In a previous post, Cheryl Lederle provided suggestions on how to locate primary sources using resources from the Teachers Page. In addition to the materials found on the Teachers Page, there are many other resources on the Library of Congress website that teachers can use to find primary sources. Here are a few tools to add to your search tool kit.
A recent blog post highlighted how to locate maps using the global search function on the home page. You can limit search results by the original format of the item. When you get your search results, you can refine the list using the options on the left side. You can limit by subject, date, location and the way the item is presented online. In addition, you can decide how to display your search results either by relevance, title or date or in a list format, in a gallery of images with a brief description or in a grid of smaller images.

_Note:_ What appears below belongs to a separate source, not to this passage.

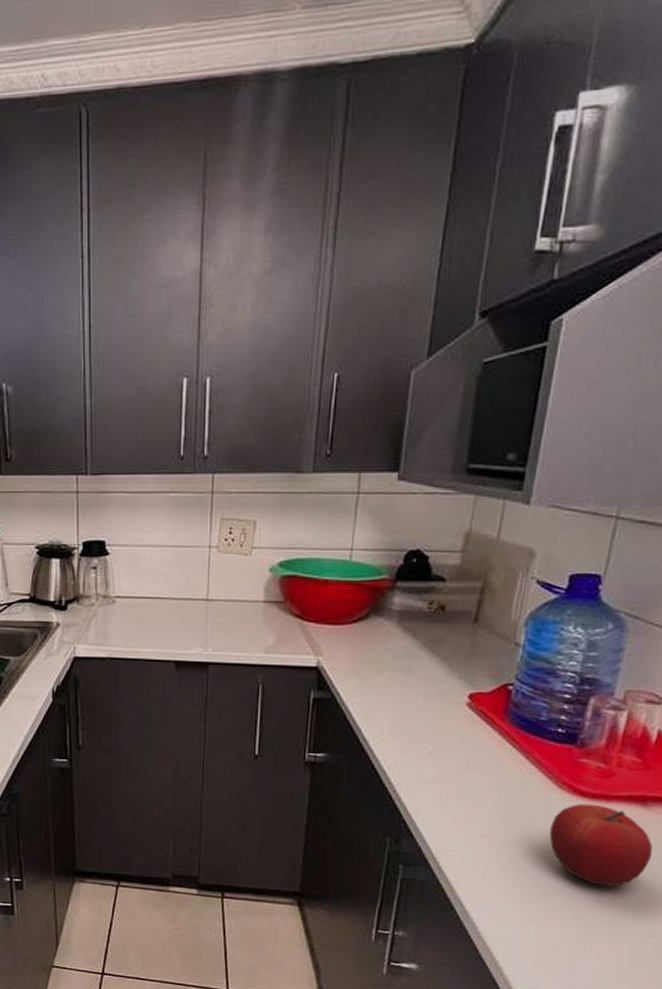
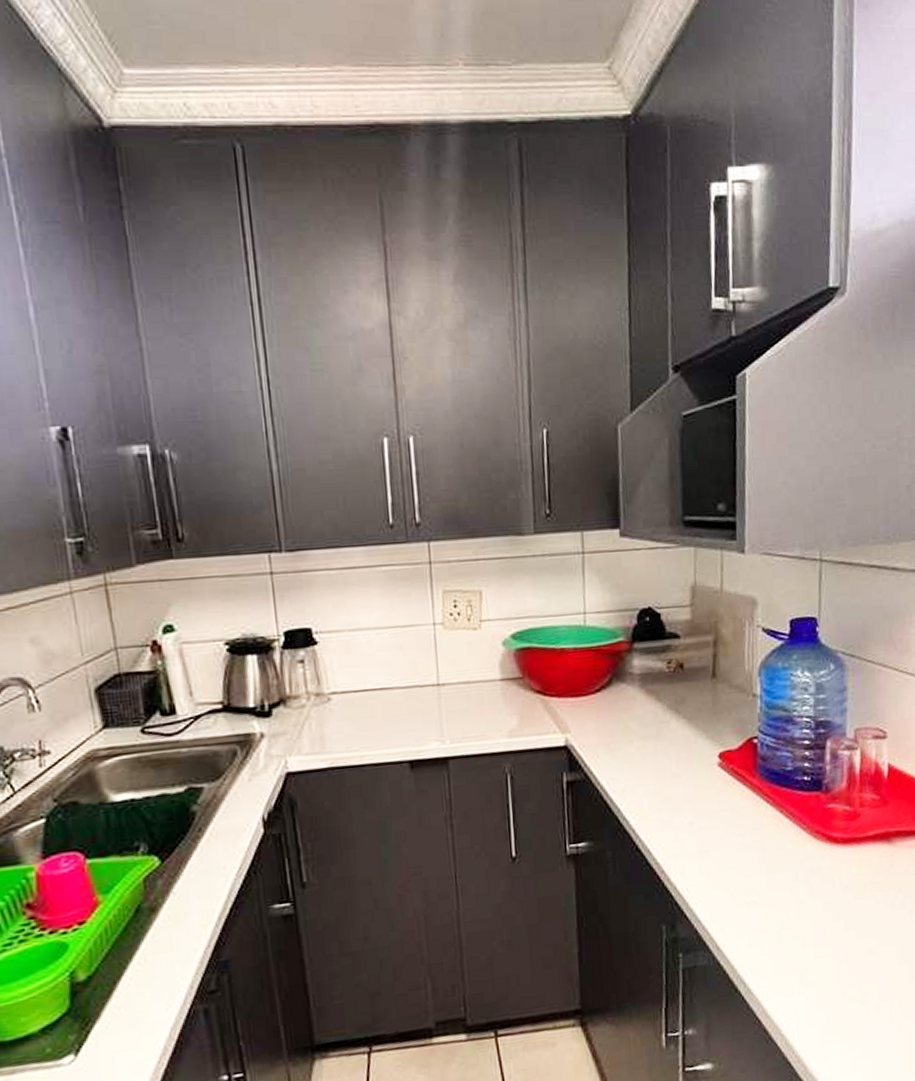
fruit: present [549,803,653,887] -> none [813,849,904,934]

Another wonderful tool is Today in History, which provides information on an event or events that happened on a certain day in history. At the end of each story there is a list of links to additional resources from the Library’s website. These links can lead you to primary sources and can encourage deeper exploration of the Library’s collections.
For quick access to images on popular topics, the Prints and Photographs Division provides lists, including thumbnail images, for popular topics .

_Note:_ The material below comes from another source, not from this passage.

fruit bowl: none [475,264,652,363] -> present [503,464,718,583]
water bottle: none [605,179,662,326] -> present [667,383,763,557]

If you read further in the Teaching with the Library of Congress blog, you will find that the Library’s Educational Outreach staff really values Chronicling America, the collection of digitized historical newspapers. The newspapers are a treasure trove of eyewitness accounts of historical events. Topics in Chronicling America help users locate newspaper accounts of selected events.
Also don’t forget about the essays and special presentations that are included with many American Memory and Prints and Photographs collection descriptions. They provide useful information and links to primary sources from the collections.
What tools do you use to navigate the Library of Congress website when searching for primary sources?